Indeed, instead of setting a tone and atmosphere for his narrative, the filmmaker bounces around Manhattan like it’s just another big city backdrop. He utilizes gimmicky techniques such as shaky-cam “you are there” tracking shots to ‘electrify’ the action. All it does is make us queasy and confused. On the positive side, he does work well with actors, getting excellent work out of Norton, Emmerich and John Ortiz (as the troubled bad cop “Sandy” Santiago). Unfortunately, he doesn’t reel in Farrell, who flails here like he’s never thrashed before. His Jimmy is a jest covered in Irish beat bluster. Putting on the awkward American version of his Dublin roots, he’s internally blank while being outwardly unhinged. We keep waiting for the moment his character cracks out the hockey mask and begins splattering teens. Instead, Farrell simply glowers.

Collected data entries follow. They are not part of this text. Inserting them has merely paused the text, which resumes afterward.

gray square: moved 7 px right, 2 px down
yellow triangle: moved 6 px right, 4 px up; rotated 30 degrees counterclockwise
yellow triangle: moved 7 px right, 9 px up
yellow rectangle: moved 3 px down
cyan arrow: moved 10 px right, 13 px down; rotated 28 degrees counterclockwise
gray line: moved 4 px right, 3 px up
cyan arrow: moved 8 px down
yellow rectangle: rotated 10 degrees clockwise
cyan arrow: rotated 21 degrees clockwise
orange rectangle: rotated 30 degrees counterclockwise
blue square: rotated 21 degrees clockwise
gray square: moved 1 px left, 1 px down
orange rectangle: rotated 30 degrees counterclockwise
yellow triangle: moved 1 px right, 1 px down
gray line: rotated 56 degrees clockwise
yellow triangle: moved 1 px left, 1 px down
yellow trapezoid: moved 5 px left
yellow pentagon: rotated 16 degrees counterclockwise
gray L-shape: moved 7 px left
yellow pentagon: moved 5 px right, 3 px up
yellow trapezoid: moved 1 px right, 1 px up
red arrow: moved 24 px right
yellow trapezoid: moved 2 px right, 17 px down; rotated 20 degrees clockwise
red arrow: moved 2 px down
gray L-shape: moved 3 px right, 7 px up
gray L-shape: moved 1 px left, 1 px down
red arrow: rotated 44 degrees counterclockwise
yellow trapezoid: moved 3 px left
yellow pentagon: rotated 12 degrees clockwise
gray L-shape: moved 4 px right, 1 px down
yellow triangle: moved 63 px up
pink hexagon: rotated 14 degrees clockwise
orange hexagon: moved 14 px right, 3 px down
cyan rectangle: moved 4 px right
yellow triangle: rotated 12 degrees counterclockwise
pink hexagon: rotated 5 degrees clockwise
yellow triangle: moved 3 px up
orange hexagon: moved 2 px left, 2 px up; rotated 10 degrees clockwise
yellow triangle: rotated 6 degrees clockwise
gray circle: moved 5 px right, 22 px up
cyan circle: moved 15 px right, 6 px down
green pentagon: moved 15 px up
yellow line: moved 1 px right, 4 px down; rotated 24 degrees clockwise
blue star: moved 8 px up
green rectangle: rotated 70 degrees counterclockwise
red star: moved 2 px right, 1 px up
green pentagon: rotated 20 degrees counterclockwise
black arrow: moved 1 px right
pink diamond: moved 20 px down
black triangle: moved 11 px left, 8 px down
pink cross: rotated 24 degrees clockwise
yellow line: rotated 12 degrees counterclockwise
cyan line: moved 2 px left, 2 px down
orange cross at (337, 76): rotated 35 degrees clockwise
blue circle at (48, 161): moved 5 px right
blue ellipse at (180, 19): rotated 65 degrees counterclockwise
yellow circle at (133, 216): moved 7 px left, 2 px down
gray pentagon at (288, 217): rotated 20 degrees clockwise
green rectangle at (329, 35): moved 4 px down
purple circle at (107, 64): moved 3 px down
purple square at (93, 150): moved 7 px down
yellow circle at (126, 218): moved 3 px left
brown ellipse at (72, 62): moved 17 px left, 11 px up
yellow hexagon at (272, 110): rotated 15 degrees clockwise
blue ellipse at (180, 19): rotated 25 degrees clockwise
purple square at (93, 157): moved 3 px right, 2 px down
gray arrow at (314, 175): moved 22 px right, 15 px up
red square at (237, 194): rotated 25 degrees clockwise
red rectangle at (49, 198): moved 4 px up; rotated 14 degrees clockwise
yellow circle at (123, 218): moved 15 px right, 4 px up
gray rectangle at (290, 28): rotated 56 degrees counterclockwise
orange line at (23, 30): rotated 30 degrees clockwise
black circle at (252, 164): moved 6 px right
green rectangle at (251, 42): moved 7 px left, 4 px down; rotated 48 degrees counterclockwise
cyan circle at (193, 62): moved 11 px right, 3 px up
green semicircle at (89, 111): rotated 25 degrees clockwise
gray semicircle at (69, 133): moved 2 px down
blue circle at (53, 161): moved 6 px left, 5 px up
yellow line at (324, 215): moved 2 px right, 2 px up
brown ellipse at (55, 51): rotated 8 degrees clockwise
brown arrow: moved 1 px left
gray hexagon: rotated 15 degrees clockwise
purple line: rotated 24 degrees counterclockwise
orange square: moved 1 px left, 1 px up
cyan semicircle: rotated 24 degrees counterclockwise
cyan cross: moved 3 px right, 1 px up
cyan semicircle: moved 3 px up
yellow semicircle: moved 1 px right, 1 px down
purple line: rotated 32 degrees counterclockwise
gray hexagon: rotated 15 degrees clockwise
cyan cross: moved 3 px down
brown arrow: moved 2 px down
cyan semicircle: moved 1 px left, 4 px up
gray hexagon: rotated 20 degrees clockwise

Still, for all its misguided motives, biographical blanks, and last act idiocy (a barroom brawl? A Do the Right Thing inspired riot?) there is a natural curiosity that keeps Pride and Glory from completely dissolving into pointlessness. Norton gets us to care about Ray’s quest, and we tend to follow his investigation with a sense of mystery. Of course, we know all the angles and anticipate all the roadblocks, but O’Connor and his crew aren’t overly worried about predictability. In their mind, this material - no matter how familiar it ends up being - has its own inherent ability to grip the viewer. Unfortunately, a surplus of story and an innate inevitability makes this movie so stereotypical it sputters. Acting alone can’t save something we understand by rote. Pride and Glory ends up being too similar to the sources it mimics to save itself.